Balancing inventory
Pity the retailer.
If he doesn’t have it, he can’t sell it. But if he orders it and nobody buys it, that’s even worse.
Inventory planning can be challenging in any financial climate. But when consumer spending dries up, small retailers are forced to make even savvier decisions about what and how much to order. They simply can’t afford to sink money into inventory that isn’t selling.
Sue McBride, owner of Roberts Shoes in Statewood Plaza, has winnowed her inventory to reflect sales that have fallen 6 percent since last year.
“I think when you see your volume going down, you have no choice but to cut down on your buying,” she said.
McBride’s fall orders focus on the store’s best-selling brands, including Clark, Naturalizer, SAS, Florsheim, Sperry Top-Sider and Keds. She ordered about 20 percent fewer pairs of shoes for this fall than last, cutting from about 40 lines to about 30.
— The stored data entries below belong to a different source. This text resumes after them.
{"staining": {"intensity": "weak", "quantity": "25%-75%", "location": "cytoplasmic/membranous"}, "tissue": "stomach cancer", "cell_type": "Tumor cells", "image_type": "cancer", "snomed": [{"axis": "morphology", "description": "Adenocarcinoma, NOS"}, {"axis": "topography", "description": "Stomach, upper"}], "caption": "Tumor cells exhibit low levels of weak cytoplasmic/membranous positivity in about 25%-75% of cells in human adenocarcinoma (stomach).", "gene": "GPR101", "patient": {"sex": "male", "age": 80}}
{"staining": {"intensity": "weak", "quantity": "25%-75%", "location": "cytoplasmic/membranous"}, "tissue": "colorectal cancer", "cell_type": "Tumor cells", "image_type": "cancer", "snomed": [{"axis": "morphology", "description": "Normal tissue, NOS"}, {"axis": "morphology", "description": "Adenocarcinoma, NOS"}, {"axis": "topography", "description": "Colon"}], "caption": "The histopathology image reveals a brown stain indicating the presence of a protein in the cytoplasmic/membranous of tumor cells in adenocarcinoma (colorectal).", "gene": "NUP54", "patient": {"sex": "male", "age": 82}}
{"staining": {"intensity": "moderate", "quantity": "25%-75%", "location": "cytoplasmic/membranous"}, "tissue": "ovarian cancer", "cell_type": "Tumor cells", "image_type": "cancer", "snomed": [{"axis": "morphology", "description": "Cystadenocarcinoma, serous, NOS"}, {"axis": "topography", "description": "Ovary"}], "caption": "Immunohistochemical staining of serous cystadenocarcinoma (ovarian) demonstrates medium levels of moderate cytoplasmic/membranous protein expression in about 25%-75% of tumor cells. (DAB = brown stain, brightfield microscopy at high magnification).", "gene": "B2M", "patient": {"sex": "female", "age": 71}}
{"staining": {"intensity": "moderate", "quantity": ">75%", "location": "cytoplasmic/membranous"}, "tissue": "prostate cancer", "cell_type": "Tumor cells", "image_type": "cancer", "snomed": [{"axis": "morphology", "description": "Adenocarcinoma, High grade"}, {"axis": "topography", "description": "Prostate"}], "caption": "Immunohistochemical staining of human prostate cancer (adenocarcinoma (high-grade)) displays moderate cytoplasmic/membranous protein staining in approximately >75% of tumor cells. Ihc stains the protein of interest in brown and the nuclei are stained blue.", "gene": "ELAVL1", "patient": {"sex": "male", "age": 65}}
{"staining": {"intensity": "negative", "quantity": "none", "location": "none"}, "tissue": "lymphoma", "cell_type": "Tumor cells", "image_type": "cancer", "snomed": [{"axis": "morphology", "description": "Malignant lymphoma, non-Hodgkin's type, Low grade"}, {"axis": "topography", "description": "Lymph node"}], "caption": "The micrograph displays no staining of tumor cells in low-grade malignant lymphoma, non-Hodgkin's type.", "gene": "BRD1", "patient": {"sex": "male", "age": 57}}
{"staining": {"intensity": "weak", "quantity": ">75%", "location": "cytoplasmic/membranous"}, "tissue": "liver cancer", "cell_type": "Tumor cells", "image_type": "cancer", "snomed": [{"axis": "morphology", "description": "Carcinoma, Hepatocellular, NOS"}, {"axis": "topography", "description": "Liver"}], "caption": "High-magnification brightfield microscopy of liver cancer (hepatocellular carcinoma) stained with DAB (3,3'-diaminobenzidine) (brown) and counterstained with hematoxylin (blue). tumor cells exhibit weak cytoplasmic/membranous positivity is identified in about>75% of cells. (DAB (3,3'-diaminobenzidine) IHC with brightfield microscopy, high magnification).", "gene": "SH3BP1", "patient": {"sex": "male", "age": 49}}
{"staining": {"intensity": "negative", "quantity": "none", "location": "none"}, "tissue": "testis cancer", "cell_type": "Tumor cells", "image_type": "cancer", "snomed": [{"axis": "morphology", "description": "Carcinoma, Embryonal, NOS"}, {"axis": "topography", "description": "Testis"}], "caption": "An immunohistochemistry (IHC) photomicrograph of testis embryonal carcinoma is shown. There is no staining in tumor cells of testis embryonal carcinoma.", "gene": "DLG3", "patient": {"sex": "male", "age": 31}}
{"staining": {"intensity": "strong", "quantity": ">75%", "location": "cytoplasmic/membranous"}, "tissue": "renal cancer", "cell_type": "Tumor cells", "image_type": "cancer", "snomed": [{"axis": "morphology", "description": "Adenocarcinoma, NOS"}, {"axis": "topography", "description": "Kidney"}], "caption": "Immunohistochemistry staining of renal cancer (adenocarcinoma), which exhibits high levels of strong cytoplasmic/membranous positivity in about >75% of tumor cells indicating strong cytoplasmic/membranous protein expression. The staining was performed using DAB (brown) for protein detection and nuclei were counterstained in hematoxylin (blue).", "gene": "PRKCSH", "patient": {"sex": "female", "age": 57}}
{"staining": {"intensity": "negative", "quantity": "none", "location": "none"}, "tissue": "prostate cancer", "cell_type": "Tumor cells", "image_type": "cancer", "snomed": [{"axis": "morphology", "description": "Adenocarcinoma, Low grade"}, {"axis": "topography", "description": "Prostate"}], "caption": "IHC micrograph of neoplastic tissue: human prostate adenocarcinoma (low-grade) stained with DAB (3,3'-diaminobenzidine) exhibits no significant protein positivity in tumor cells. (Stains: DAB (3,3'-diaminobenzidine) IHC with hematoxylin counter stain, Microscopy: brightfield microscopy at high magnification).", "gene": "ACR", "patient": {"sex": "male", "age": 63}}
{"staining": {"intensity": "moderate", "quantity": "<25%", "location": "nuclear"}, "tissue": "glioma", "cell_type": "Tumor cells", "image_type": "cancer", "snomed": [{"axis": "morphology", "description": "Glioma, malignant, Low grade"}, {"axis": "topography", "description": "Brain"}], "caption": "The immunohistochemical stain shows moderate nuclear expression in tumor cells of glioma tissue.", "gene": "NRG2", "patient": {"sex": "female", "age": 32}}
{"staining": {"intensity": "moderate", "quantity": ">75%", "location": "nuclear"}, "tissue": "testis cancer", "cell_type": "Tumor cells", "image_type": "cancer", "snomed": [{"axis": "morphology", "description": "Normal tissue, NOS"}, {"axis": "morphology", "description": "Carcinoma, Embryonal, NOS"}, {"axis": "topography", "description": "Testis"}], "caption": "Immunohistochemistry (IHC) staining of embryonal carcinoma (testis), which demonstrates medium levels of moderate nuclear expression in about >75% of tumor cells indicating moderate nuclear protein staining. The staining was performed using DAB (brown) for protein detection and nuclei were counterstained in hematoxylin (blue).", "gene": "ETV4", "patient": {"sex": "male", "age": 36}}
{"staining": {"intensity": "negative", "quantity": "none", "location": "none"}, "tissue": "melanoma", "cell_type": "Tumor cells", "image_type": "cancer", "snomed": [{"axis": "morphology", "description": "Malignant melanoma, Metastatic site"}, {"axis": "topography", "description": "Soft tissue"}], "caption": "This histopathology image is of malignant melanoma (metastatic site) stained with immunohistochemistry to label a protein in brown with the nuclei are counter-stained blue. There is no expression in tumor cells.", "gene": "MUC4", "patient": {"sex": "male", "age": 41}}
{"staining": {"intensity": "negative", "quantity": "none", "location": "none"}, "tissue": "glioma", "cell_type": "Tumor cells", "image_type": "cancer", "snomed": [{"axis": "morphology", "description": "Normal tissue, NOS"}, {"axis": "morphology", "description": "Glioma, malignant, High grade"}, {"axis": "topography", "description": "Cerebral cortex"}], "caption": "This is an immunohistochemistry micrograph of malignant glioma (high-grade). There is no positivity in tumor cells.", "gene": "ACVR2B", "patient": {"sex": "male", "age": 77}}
An August survey of 189 retailers found only 14 percent plan to add to their inventories while 26 percent plan reductions, said William Dunkelberg, chief economist for the National Federation of Independent Business.
The Washington, D.C.-based non-profit small-business association last week released members’ inventory plans, which are considered a reflection of business owners’ confidence in the economy.
What they’re doing is selling items already in stock but not reordering, Dunkelberg said.